┌─ Excerto de origem

Depois de a água quente quase me queimar a pele no banho, depois de a pele ficar castigada de encarnado,

[quem quiser morar em mim tem que saber que às vezes esqueço-me de encomendar a botija de gás e tomo banho de água fria, e quem ousar morar em mim tenha isto bem presente: só desligo a água quente quando me surge o post do dia. Quem tiver lido até aqui e continuar a teimar que é possível morar em mim escreva isto três vezes, para decorar: encaixo o chuveiro entre as sobrancelhas e fico ali, a suster a respiração, à espera que a falta de oxigenação me traga a inspiração numa bandeja de vidro colorido verde-garrafa com piquinhos, como os copos da Ivima da Marinha Grande que voltaram a estar na moda; fico de olhos fechados, imóvel, à espera que um mensageiro me entre pela casa a dentro, que me assuste de morte ao abrir sem aviso a cortina psicadélica de plástico – mais uma: quem quiser morar em mim tem que saber que padeço de uma dislexia grave que chama toalha à cortina de duche -, e o susto compensa sempre, num sobressalto abro os olhos, desencaixo (gosto do verbo encaixar, quem quiser morar em mim tem que gostar de se encaixar) o chuveiro das sobrancelhas (que antes de as depilar freneticamente eram unidas, como as da Frida), respiro fundo, abro os olhos, porque surgiu qualquer coisa, uma frase, um título, uma recordação, uma música que não oiço há mais de dois anos, e hoje foi rápido, pouco mais de cinco minutos submersa, para me chegar a modinha do "Quem quiser morar em mim"]

depois de os dedos estarem bem engelhados, depois da súbita ou tardia inspiração literária sub-aquática surgir, deixo para trás cabelos abandonados no ralo da banheira, passo pelas duas salas, ligo o computador, ligo o messenger, o Gmail, leio os blogues, as notícias, não ligo a televisão há mais de três semanas, largo mais uns cabelos nas almofadas folclóricas do sofá laranja, espreito a loira que dorme de boca aberta, descansada, protegida por um com um dossel de tule anil com luzes de libelinhas que ficam ligadas a noite toda; quem quiser morar em mim tem que compreender que é esta a minha rotina matinal, que depois disso rumo ao quarto de vestir e escolho a roupa em função dos sapatos eleitos.

└─
┌─ Material de origem

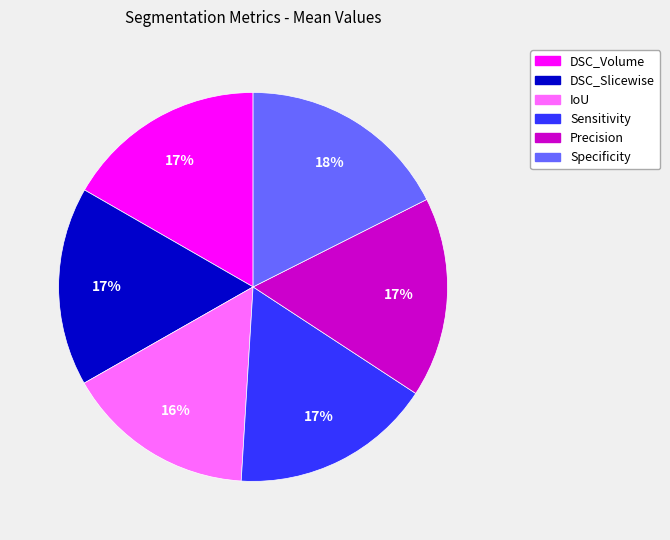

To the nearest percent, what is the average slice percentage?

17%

└─
┌─ Material de origem

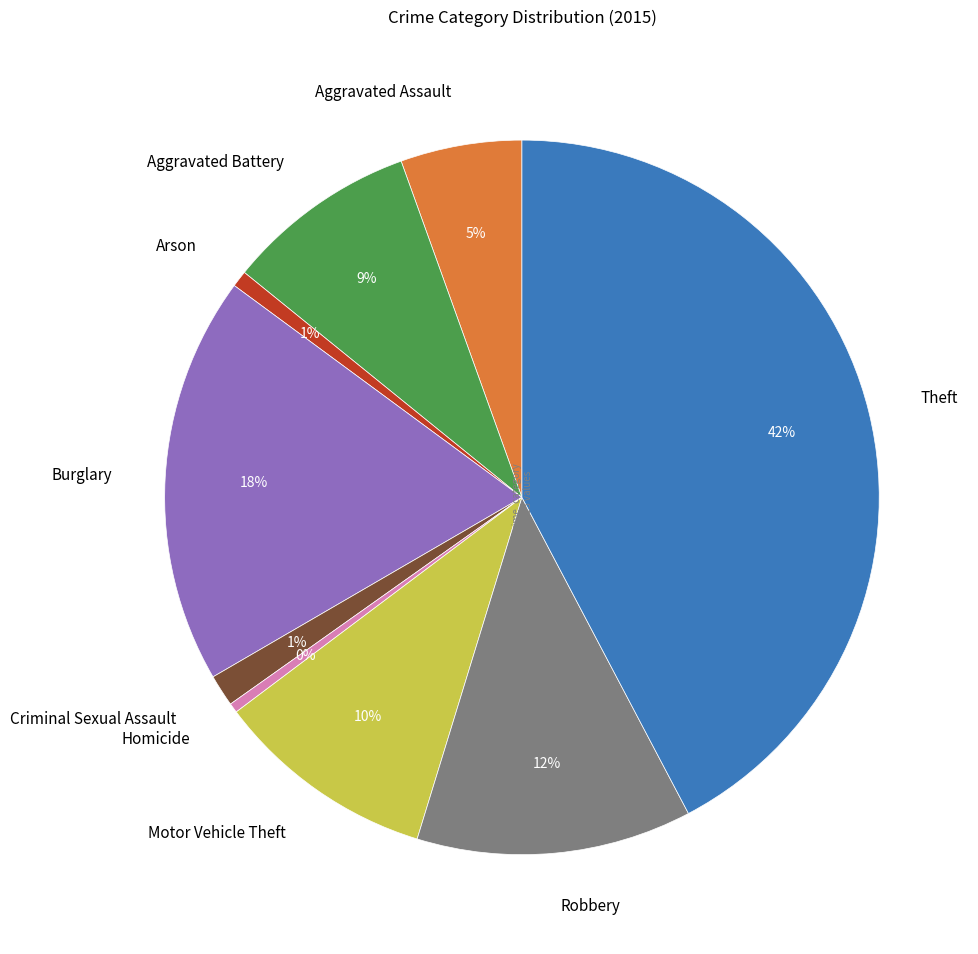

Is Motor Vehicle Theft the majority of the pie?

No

└─

Instruções do exercício —
1. Segundo o excerto de origem, há quanto tempo a televisão não é ligada?
2. Transcreva do excerto de origem o trecho que vai desde "depois de os" até "dos sapatos eleitos.", incluindo estas últimas palavras.

Respostas por tarefa —
1. Há mais de três semanas.

2.
depois de os dedos estarem bem engelhados, depois da súbita ou tardia inspiração literária sub-aquática surgir, deixo para trás cabelos abandonados no ralo da banheira, passo pelas duas salas, ligo o computador, ligo o messenger, o Gmail, leio os blogues, as notícias, não ligo a televisão há mais de três semanas, largo mais uns cabelos nas almofadas folclóricas do sofá laranja, espreito a loira que dorme de boca aberta, descansada, protegida por um com um dossel de tule anil com luzes de libelinhas que ficam ligadas a noite toda; quem quiser morar em mim tem que compreender que é esta a minha rotina matinal, que depois disso rumo ao quarto de vestir e escolho a roupa em função dos sapatos eleitos.